[EXERCISE MATERIALS Boundary: Start]

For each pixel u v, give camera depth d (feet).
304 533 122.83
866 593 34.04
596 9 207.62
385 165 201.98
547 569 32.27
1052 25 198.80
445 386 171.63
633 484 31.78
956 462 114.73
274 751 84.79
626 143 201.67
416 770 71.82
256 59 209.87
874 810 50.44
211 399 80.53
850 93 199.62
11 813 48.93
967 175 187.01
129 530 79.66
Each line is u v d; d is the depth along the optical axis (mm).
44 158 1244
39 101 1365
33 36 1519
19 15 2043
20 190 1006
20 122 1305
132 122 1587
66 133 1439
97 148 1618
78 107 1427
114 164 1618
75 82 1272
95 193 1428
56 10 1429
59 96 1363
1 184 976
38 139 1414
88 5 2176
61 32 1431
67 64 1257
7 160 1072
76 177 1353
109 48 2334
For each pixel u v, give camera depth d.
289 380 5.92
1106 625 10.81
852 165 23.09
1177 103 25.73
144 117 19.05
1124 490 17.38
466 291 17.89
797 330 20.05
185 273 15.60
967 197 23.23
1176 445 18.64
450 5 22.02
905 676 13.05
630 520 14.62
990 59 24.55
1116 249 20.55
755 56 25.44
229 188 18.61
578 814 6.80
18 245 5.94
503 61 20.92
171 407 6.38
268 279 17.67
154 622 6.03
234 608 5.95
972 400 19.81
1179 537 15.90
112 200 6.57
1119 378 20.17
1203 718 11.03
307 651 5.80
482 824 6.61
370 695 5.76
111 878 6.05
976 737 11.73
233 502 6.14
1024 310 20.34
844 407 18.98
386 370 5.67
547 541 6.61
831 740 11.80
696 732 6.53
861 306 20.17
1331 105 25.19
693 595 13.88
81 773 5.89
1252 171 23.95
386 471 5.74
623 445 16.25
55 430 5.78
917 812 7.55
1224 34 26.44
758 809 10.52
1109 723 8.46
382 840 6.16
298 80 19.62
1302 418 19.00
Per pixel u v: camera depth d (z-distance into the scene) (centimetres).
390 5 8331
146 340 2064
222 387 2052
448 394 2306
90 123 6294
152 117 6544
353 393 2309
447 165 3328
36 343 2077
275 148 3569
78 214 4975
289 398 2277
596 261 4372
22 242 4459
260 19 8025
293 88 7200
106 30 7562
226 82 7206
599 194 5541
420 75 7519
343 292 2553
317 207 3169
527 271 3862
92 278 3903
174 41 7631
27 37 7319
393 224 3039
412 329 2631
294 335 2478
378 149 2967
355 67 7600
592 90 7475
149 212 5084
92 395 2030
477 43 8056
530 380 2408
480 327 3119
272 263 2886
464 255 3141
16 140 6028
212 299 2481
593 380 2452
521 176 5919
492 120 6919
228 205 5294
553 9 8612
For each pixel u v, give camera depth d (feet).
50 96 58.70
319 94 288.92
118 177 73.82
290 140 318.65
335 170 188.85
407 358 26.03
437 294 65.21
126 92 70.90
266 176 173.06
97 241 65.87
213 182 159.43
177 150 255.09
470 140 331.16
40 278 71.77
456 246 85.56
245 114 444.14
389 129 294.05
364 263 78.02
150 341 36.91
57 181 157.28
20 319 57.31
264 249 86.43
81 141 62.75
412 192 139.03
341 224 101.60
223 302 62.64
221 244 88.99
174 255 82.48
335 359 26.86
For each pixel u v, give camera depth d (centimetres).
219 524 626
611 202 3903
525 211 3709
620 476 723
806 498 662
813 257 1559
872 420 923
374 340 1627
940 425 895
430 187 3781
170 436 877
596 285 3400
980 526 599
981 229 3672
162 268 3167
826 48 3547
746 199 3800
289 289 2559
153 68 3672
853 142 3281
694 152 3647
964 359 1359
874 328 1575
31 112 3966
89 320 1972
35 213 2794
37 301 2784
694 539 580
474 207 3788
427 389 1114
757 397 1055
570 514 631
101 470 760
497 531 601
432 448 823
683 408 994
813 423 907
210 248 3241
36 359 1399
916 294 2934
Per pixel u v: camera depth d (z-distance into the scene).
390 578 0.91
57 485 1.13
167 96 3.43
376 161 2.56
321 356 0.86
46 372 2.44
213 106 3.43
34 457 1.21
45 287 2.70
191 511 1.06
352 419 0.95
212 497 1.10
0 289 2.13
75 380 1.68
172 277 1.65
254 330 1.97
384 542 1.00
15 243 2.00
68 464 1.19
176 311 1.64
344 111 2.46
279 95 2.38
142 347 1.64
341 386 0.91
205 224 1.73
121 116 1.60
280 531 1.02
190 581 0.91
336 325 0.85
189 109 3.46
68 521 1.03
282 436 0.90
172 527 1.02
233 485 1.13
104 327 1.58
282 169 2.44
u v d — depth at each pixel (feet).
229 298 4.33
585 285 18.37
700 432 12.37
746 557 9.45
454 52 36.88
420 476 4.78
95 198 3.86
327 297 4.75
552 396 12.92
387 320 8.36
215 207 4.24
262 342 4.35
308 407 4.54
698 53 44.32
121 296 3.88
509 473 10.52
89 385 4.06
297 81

[EXERCISE MATERIALS Boundary: End]

All lines from the one that holds "420 476 4.78" to the end of the entries above must be transcribed exactly, both ends included, and no others.

| ANSWER BOX |
420 476 4.78
95 198 3.86
327 297 4.75
552 396 12.92
387 320 8.36
215 207 4.24
262 342 4.35
308 407 4.54
698 53 44.32
121 296 3.88
509 473 10.52
89 385 4.06
297 81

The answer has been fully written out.